Turning a Taste for Home into a Win-Win for Trade

By Marcela Sanchez
Special to washingtonpost.com
Friday, September 5, 2008; 12:00 AM

WASHINGTON -- Oscar Espinosa knows that the shortest path from an immigrant to his homeland passes through his stomach. For 13 years, the Nicaraguan worked baggage and cargo at Washington Dulles International Airport, first as a handler and then as a manager for Taca, the Salvadoran airline with daily flights between Central America and nine major U.S. cities.

Espinosa well recalls the shock on the faces of customs officials when they came across unusual and sometimes unauthorized products stashed in passenger luggage -- fruits, fried chicken, marinated beef, uncooked hens, even live crab, mostly foodstuffs meant to satisfy the longing for tastes and aromas left behind.

When he was laid off after the terrorist attacks of Sept. 11, 2001, Espinosa decided to start his own business. What that would be wasn't immediately clear. But one day a former colleague said the magic word -- cheese -- and everything clicked.

"In a plane with 136 passengers, 142 brought cheese," Espinosa joked to me. Among Central American immigrants, Salvadorans, Hondurans and Nicaraguans in particular, no other product was more popular. Even pilots and other crewmembers were ferrying cheese to the U.S.

Espinosa and his colleague launched their business -- De Mi Pueblo -- five years ago with an order of 1,200 pounds of cheese. Today, the Springfield, Va.-based company imports 100,000 pounds a month and its product line now includes other products such as beans, cream and rosquillas, a Nicaraguan corn-based cracker.

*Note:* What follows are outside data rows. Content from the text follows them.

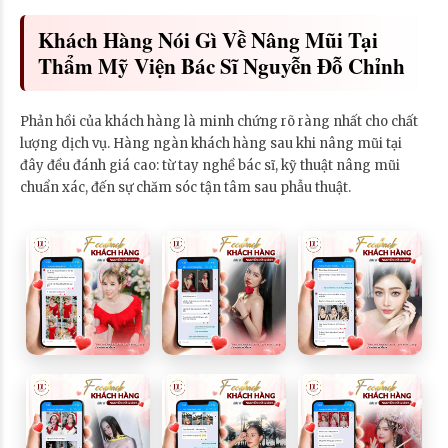
Khách Hàng Nói Gì Về Nâng Mũi Tại
Thẩm Mỹ Viện Bác Sĩ Nguyễn Đỗ Chỉnh
Phản hồi của khách hàng là minh chứng rõ ràng nhất cho chất
lượng dịch vụ. Hàng ngàn khách hàng sau khi nâng mũi tại
đây đều đánh giá cao: từ tay nghề bác sĩ, kỹ thuật nâng mũi
chuẩn xác, đến sự chăm sóc tận tâm sau phẫu thuật.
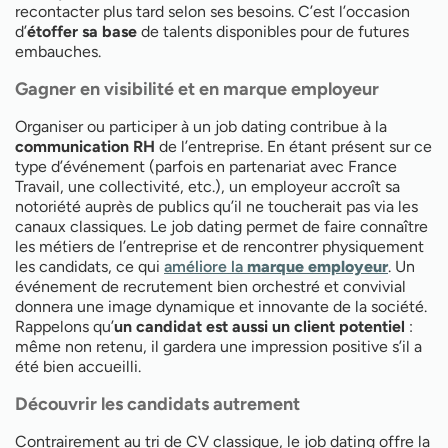
recontacter plus tard selon ses besoins. C’est l’occasion
d’
étoffer sa base
de talents disponibles pour de futures
embauches.
Gagner en visibilité et en marque employeur
Organiser ou participer à un job dating contribue à la
communication RH
de l’entreprise. En étant présent sur ce
type d’événement (parfois en partenariat avec France
Travail, une collectivité, etc.), un employeur accroît sa
notoriété auprès de publics qu’il ne toucherait pas via les
canaux classiques. Le job dating permet de faire connaître
les métiers de l’entreprise et de rencontrer physiquement
les candidats, ce qui
améliore la
marque employeur
. Un
événement de recrutement bien orchestré et convivial
donnera une image dynamique et innovante de la société.
Rappelons qu’
un candidat est aussi un client potentiel
:
même non retenu, il gardera une impression positive s’il a
été bien accueilli.
Découvrir les candidats autrement
Contrairement au tri de CV classique, le job dating offre la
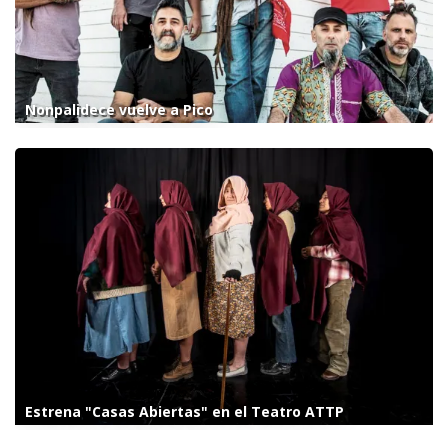
Nonpalidece vuelve a Pico
Estrena "Casas Abiertas" en el Teatro ATTP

De Mi Pueblo is a prime participant in the so-called nostalgic trade, an increasingly important economic activity resulting from migration in a globalized world. While immigrants in the past could usually only dream of finding food products from home in their neighborhood store, today such discoveries are becoming more the rule than the exception.

This trade of goods to satisfy immigrant demand is quickly evolving from informal couriers to full-fledged importers. According to Manuel Orozco, expert on the economic impact of migration at the Inter-American Dialogue, a Washington-based think tank, the nostalgic trade from a country such as El Salvador, with a large share of its population living abroad, now represents 10 percent of its total annual trade, or $300 million.

While that figure pales in comparison to the $3.7 billion sent last year by immigrants to their families back in El Salvador, it is a measure of a transnational activity with a potential for broad economic impact in communities here and abroad.

Importing specialized products often means creating economic opportunity for small, local producers in otherwise neglected areas in developing countries. This activity also encourages small businesses in ethnically diverse areas in the United States. "This dynamic generated by immigrants has an effect over job creation both in the country of origin and the United States," said Orozco.

Espinosa is proud to say that his business has hired nearly an entire village worth of rosquilla makers. De Mi Pueblo provides training in quality control to the rosquilleras, the all-women producers in a small Nicaraguan mountain town. It has also provided the women with the packaging equipment they could never have afforded on their own.

In the United States, De Mi Pueblo employs six people full time, four in Springfield and two in Miami. Today their products reach more than 100 retailers throughout the Washington, D.C., region.

Nostalgic goods retailers can be large and well-established grocery stores, but others are street vendors such as Salvadoran immigrant Francisca Ventura, who sells cheese, rosquillas and tamales in the ethnically diverse Adams Morgan neighborhood in Washington. Through the support of a community organization and the District of Columbia mayor's office, Ventura now shares an open market with 16 other immigrant vendors.

Nostalgic trade satisfies an apparent emotional need, perhaps a longing for home and, as such, it often trumps traditional business logic. Mexican immigrants, for instance, prefer Coca-Cola imported from Mexico, said Orozco, even if it is more expensive. Also many immigrants continue to favor products found at ethnic stores, such as popular chicken bouillon cubes, despite the fact that they are produced by a U.S. company and are easily found in any major supermarket, if only with different packaging.

According to Espinosa, Salvadorans insist their country's cheese is better than Nicaragua's despite the fact that today it is all produced in the latter. He calls it product "chauvinism." Orozco sees it as a manifestation of national identity, which is particularly acute among immigrants. "To put it in words somehow," Orozco said, the fact is that for immigrants, "sense of belonging is chewable."